- **REQUIRED WORK**
Search the data below for the word "changes" and copy each line that holds it.

+---+

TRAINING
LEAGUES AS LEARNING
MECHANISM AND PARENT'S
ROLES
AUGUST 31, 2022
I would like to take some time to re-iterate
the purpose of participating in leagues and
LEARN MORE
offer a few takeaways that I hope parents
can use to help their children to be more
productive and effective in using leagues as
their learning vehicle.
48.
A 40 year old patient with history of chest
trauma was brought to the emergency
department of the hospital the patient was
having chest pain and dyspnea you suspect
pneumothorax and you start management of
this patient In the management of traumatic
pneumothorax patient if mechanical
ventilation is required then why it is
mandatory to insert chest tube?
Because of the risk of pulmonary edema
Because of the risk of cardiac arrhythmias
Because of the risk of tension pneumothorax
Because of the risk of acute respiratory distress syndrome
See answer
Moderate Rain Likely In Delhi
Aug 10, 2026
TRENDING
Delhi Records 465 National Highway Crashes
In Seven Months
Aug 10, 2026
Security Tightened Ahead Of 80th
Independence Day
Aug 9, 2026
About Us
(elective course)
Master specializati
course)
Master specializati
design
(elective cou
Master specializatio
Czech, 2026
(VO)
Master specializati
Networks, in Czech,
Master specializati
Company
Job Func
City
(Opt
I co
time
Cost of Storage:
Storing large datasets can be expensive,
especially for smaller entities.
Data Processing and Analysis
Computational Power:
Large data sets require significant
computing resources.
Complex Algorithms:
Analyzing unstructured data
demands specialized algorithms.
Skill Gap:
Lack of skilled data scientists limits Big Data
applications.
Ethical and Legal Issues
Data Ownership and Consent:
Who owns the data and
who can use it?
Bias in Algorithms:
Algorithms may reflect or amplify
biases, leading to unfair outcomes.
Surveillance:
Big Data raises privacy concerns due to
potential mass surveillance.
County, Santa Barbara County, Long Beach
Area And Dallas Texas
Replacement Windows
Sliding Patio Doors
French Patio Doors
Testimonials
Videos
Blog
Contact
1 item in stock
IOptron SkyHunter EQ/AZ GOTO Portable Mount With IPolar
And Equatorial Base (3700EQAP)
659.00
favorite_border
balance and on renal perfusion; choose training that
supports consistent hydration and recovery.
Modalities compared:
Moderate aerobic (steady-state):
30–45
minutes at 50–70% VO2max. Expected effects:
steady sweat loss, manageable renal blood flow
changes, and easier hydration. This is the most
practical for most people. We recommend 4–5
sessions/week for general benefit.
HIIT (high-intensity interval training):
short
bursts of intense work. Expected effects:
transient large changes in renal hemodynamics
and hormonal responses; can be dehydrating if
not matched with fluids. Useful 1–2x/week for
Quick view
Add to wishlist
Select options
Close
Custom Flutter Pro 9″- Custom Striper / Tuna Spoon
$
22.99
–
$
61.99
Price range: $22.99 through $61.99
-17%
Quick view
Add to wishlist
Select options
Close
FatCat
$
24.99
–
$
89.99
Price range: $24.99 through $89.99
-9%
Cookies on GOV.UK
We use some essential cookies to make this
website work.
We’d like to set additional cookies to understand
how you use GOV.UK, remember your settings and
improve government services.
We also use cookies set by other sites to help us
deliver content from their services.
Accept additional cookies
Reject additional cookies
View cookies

+---+

- **ANSWER SECTION**
changes, and easier hydration. This is the most
transient large changes in renal hemodynamics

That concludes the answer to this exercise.